> **What to do**:
Return, from the data below, each line that contains the word "protein".

> **Supplied data**:

---

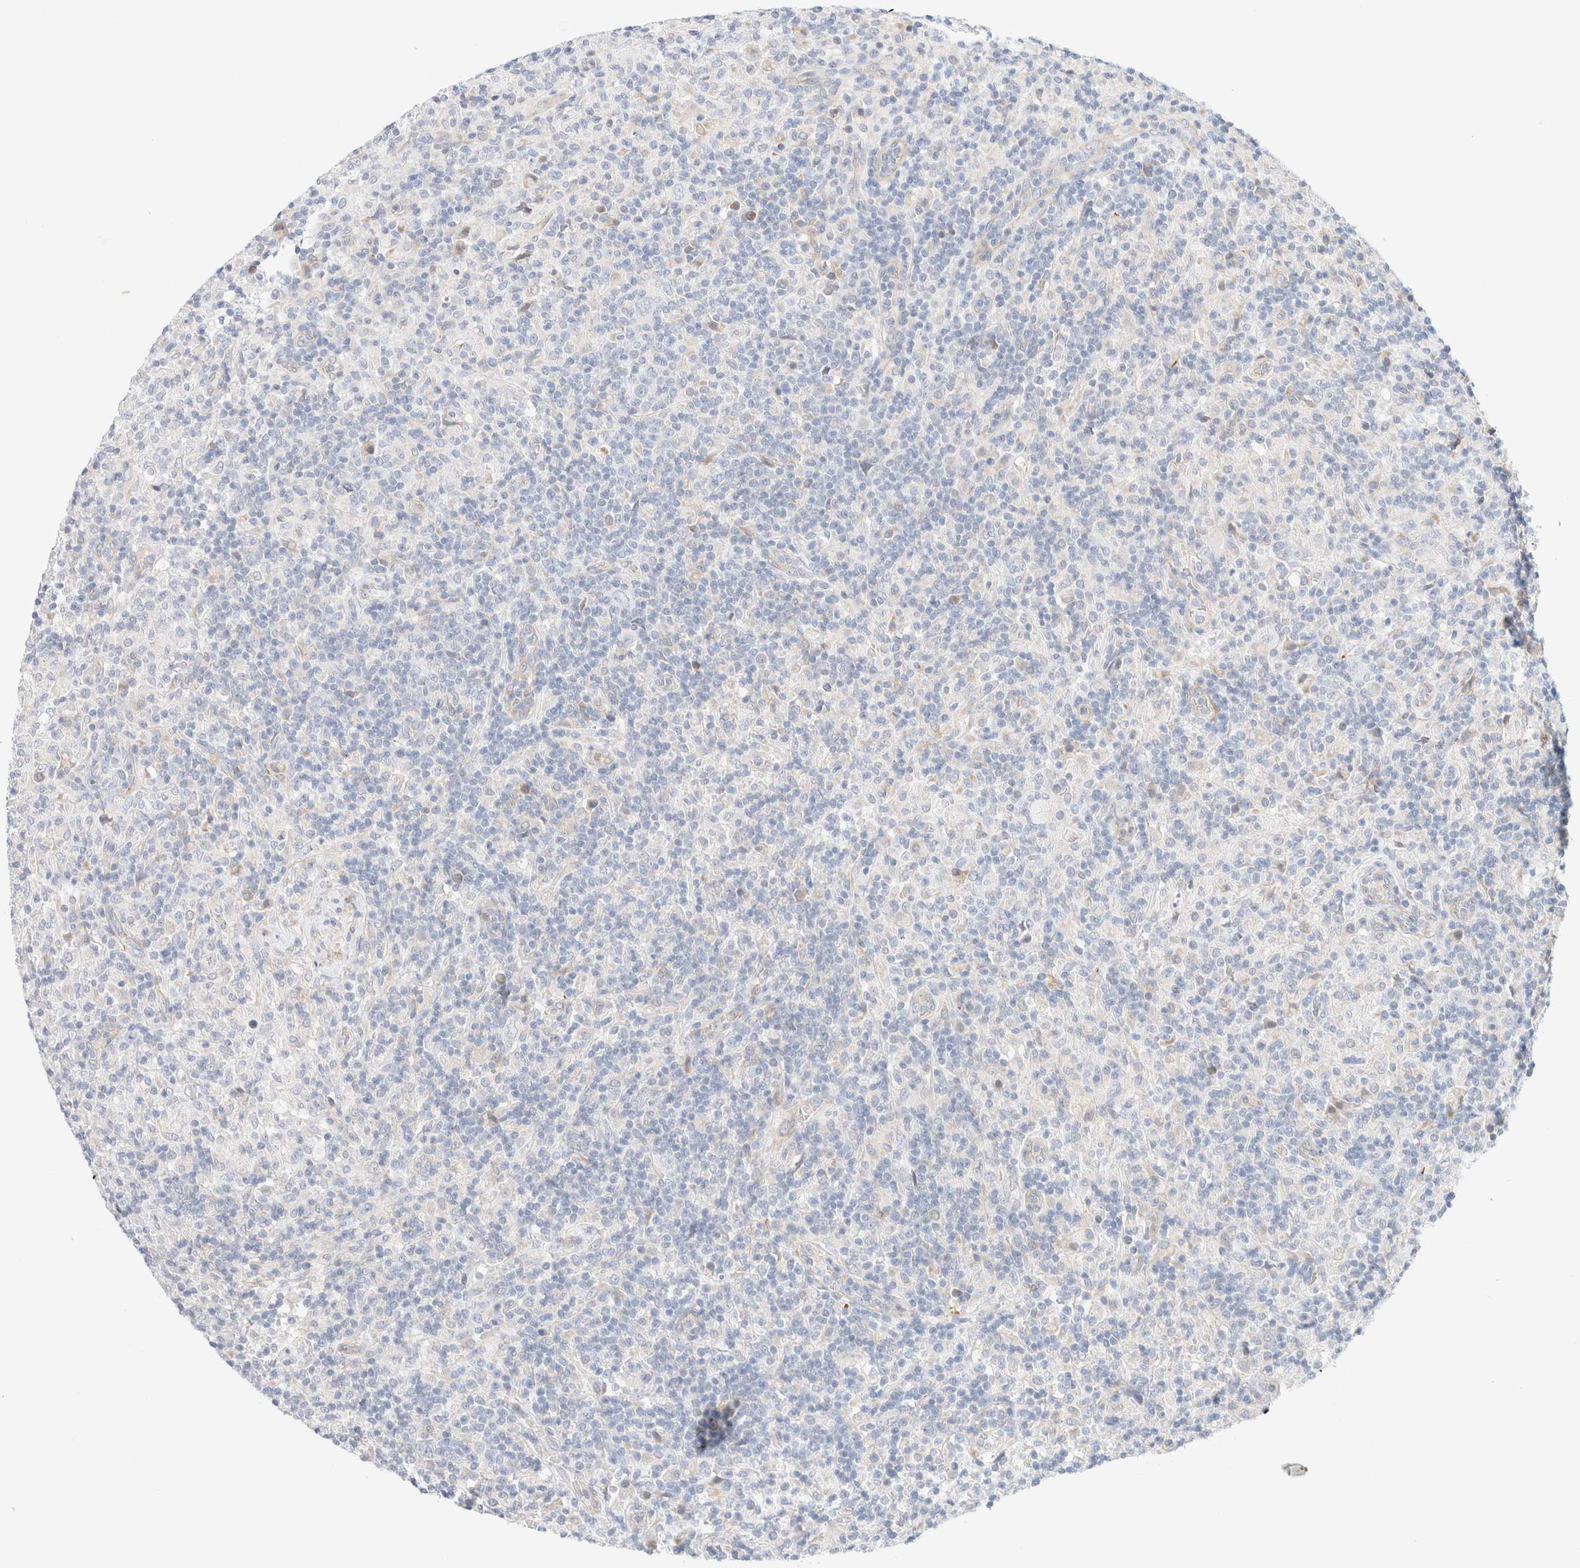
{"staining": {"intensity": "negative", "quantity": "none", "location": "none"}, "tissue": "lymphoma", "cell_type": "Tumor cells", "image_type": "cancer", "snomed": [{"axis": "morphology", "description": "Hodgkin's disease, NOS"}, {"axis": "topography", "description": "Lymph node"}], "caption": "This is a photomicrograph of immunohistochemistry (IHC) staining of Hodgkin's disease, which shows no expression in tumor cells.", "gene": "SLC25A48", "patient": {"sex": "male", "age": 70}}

---

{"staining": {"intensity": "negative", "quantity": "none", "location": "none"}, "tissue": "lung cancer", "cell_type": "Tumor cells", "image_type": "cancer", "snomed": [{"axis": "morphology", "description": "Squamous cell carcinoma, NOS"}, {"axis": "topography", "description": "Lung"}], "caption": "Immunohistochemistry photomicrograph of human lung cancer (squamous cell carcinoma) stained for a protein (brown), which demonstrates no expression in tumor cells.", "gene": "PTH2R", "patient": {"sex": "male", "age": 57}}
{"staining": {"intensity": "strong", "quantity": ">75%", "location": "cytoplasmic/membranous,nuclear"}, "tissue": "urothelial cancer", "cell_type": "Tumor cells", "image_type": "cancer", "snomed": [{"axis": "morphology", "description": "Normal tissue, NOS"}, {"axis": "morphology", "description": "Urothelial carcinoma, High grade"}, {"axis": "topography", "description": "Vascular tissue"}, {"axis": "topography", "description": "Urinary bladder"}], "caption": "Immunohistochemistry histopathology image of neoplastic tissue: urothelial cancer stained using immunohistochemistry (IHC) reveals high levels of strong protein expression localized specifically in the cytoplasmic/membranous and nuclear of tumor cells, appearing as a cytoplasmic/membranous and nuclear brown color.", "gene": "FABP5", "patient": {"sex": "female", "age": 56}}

---

> **Answer area**:
{"staining": {"intensity": "negative", "quantity": "none", "location": "none"}, "tissue": "lung cancer", "cell_type": "Tumor cells", "image_type": "cancer", "snomed": [{"axis": "morphology", "description": "Squamous cell carcinoma, NOS"}, {"axis": "topography", "description": "Lung"}], "caption": "Immunohistochemistry photomicrograph of human lung cancer (squamous cell carcinoma) stained for a protein (brown), which demonstrates no expression in tumor cells.", "gene": "PTH2R", "patient": {"sex": "male", "age": 57}}
{"staining": {"intensity": "strong", "quantity": ">75%", "location": "cytoplasmic/membranous,nuclear"}, "tissue": "urothelial cancer", "cell_type": "Tumor cells", "image_type": "cancer", "snomed": [{"axis": "morphology", "description": "Normal tissue, NOS"}, {"axis": "morphology", "description": "Urothelial carcinoma, High grade"}, {"axis": "topography", "description": "Vascular tissue"}, {"axis": "topography", "description": "Urinary bladder"}], "caption": "Immunohistochemistry histopathology image of neoplastic tissue: urothelial cancer stained using immunohistochemistry (IHC) reveals high levels of strong protein expression localized specifically in the cytoplasmic/membranous and nuclear of tumor cells, appearing as a cytoplasmic/membranous and nuclear brown color.", "gene": "FABP5", "patient": {"sex": "female", "age": 56}}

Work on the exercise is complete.